[Opening DATA UNDER STUDY section]
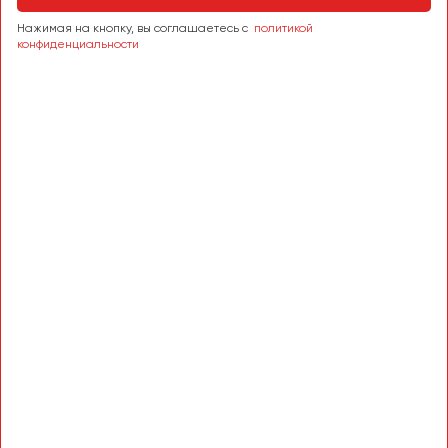
Сургут
Нажимая на кнопку, вы соглашаетесь с
политикой
конфиденциальности
Тверь
Тольятти
Томск
Тула
Тюмень
Улан-Удэ
Ульяновск
Уфа
Феодосия
Хабаровск
Чебоксары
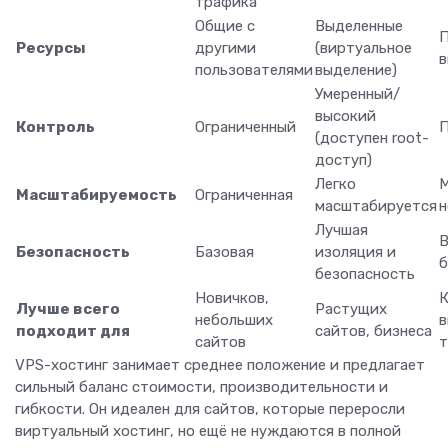
трафика
Общие с
Выделенные
Ресурсы
другими
(виртуальное
в
пользователями
выделение)
Умеренный/
высокий
Контроль
Ограниченный
П
(доступен root-
доступ)
Легко
М
Масштабируемость
Ограниченная
масштабируется
н
Лучшая
В
Безопасность
Базовая
изоляция и
б
безопасность
Новичков,
К
Лучше всего
Растущих
небольших
в
подходит для
сайтов, бизнеса
сайтов
VPS-хостинг занимает среднее положение и предлагает
сильный баланс стоимости, производительности и
гибкости. Он идеален для сайтов, которые переросли
виртуальный хостинг, но ещё не нуждаются в полной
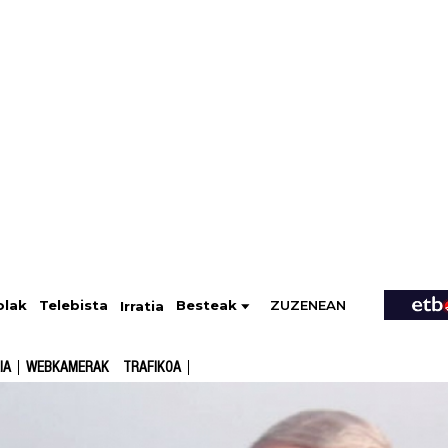
ZUZENEAN
Telebista
Besteak
olak
Irratia
IA
WEBKAMERAK
TRAFIKOA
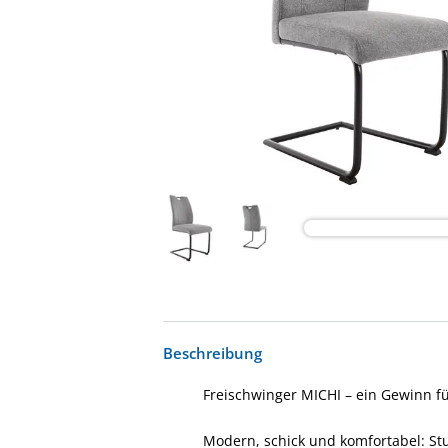
Beschreibung
Freischwinger MICHI – ein Gewinn f
Modern, schick und komfortabel: St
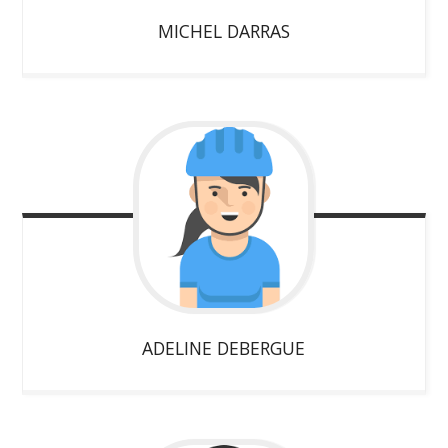
MICHEL
DARRAS
ADELINE
DEBERGUE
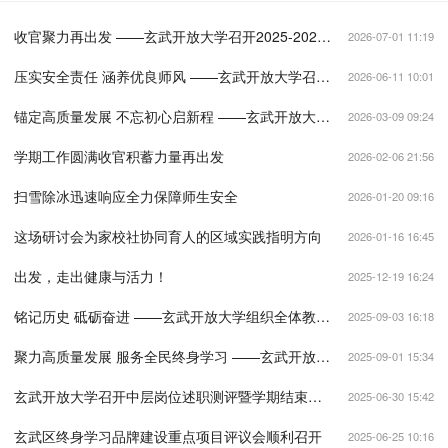
收官聚力再出发 ——玄武开放大学召开2025-2026学年第二学期结束工作会议
2026-07-01 11:19
压实安全责任 涵养优良师风 ——玄武开放大学召开全体教职工大会
2026-06-11 10:01
锚定高质量发展 不忘初心启新程 ——玄武开放大学召开新学期全体教工大会
2026-03-09 09:24
学期工作圆满收官积蓄力量再出发
2026-02-06 21:56
扫雪除冰迅速响应全力保障师生安全
2026-01-20 09:16
这场研讨会为家校社协同育人的区域实践指明方向
2026-01-16 16:45
出发，走出健康与活力！
2025-12-19 16:24
铭记历史 砥砺奋进 ——玄武开放大学组织全体教职工集中收看“纪念中国人民抗日战争暨世界反法西斯战争胜利80周年大会”实况直播
2025-09-03 16:18
聚力高质量发展 服务全民终身学习 ——玄武开放大学召开新学期教师大会
2025-09-01 15:34
玄武开放大学召开中层岗位述职测评暨学期结束工作总结会
2025-06-30 15:42
玄武区终身学习品牌建设重点项目评议会顺利召开
2025-06-25 10:16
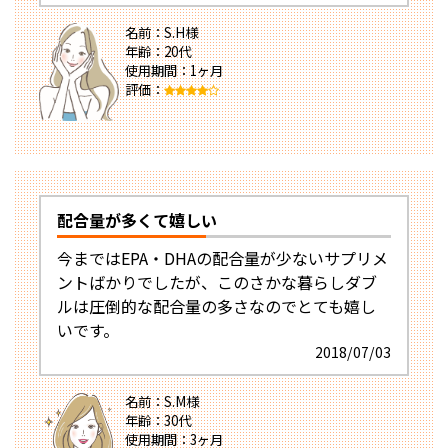
名前：S.H様
年齢：20代
使用期間：1ヶ月
評価：
配合量が多くて嬉しい
今まではEPA・DHAの配合量が少ないサプリメ
ントばかりでしたが、このさかな暮らしダブ
ルは圧倒的な配合量の多さなのでとても嬉し
いです。
2018/07/03
名前：S.M様
年齢：30代
使用期間：3ヶ月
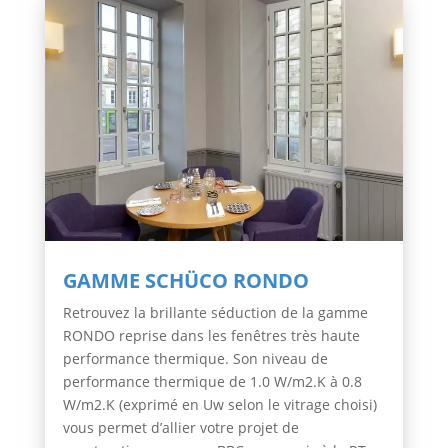
GAMME SCHÜCO RONDO
Retrouvez la brillante séduction de la gamme
RONDO reprise dans les fenêtres très haute
performance thermique. Son niveau de
performance thermique de 1.0 W/m2.K à 0.8
W/m2.K (exprimé en Uw selon le vitrage choisi)
vous permet d’allier votre projet de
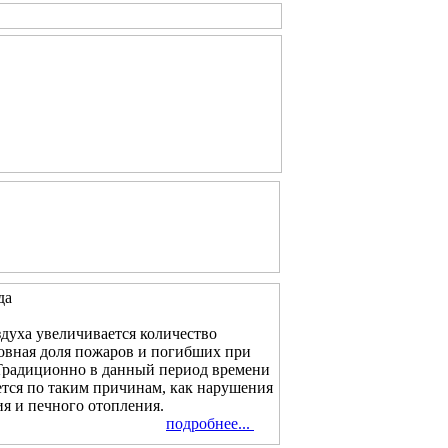
да
духа увеличивается количество
новная доля пожаров и погибших при
 Традиционно в данный период времени
тся по таким причинам, как нарушения
я и печного отопления.
подробнее...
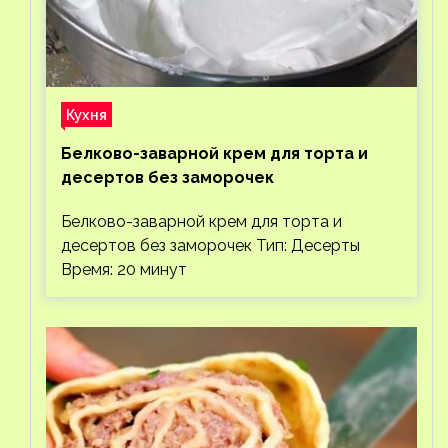
Кухня
Белково-заварной крем для торта и
десертов без заморочек
Белково-заварной крем для торта и
десертов без заморочек Тип: Десерты
Время: 20 минут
[Closing DATA UNDER STUDY section]
Every entry above should be duplicated exactly. Do not include the images.

RESULT OF THE EXERCISE ::
Сургут
Нажимая на кнопку, вы соглашаетесь с
политикой
конфиденциальности
Тверь
Тольятти
Томск
Тула
Тюмень
Улан-Удэ
Ульяновск
Уфа
Феодосия
Хабаровск
Чебоксары
трафика
Общие с
Выделенные
Ресурсы
другими
(виртуальное
в
пользователями
выделение)
Умеренный/
высокий
Контроль
Ограниченный
П
(доступен root-
доступ)
Легко
М
Масштабируемость
Ограниченная
масштабируется
н
Лучшая
В
Безопасность
Базовая
изоляция и
б
безопасность
Новичков,
К
Лучше всего
Растущих
небольших
в
подходит для
сайтов, бизнеса
сайтов
VPS-хостинг занимает среднее положение и предлагает
сильный баланс стоимости, производительности и
гибкости. Он идеален для сайтов, которые переросли
виртуальный хостинг, но ещё не нуждаются в полной
ZUZENEAN
Telebista
Besteak
olak
Irratia
IA
WEBKAMERAK
TRAFIKOA
Beschreibung
Freischwinger MICHI – ein Gewinn f
Modern, schick und komfortabel: St
MICHEL
DARRAS
ADELINE
DEBERGUE
收官聚力再出发 ——玄武开放大学召开2025-2026学年第二学期结束工作会议
2026-07-01 11:19
压实安全责任 涵养优良师风 ——玄武开放大学召开全体教职工大会
2026-06-11 10:01
锚定高质量发展 不忘初心启新程 ——玄武开放大学召开新学期全体教工大会
2026-03-09 09:24
学期工作圆满收官积蓄力量再出发
2026-02-06 21:56
扫雪除冰迅速响应全力保障师生安全
2026-01-20 09:16
这场研讨会为家校社协同育人的区域实践指明方向
2026-01-16 16:45
出发，走出健康与活力！
2025-12-19 16:24
铭记历史 砥砺奋进 ——玄武开放大学组织全体教职工集中收看“纪念中国人民抗日战争暨世界反法西斯战争胜利80周年大会”实况直播
2025-09-03 16:18
聚力高质量发展 服务全民终身学习 ——玄武开放大学召开新学期教师大会
2025-09-01 15:34
玄武开放大学召开中层岗位述职测评暨学期结束工作总结会
2025-06-30 15:42
玄武区终身学习品牌建设重点项目评议会顺利召开
2025-06-25 10:16
名前：S.H様
年齢：20代
使用期間：1ヶ月
評価：
配合量が多くて嬉しい
今まではEPA・DHAの配合量が少ないサプリメ
ントばかりでしたが、このさかな暮らしダブ
ルは圧倒的な配合量の多さなのでとても嬉し
いです。
2018/07/03
名前：S.M様
年齢：30代
使用期間：3ヶ月
GAMME SCHÜCO RONDO
Retrouvez la brillante séduction de la gamme
RONDO reprise dans les fenêtres très haute
performance thermique. Son niveau de
performance thermique de 1.0 W/m2.K à 0.8
W/m2.K (exprimé en Uw selon le vitrage choisi)
vous permet d’allier votre projet de
да
духа увеличивается количество
новная доля пожаров и погибших при
 Традиционно в данный период времени
тся по таким причинам, как нарушения
я и печного отопления.
подробнее...
Кухня
Белково-заварной крем для торта и
десертов без заморочек
Белково-заварной крем для торта и
десертов без заморочек Тип: Десерты
Время: 20 минут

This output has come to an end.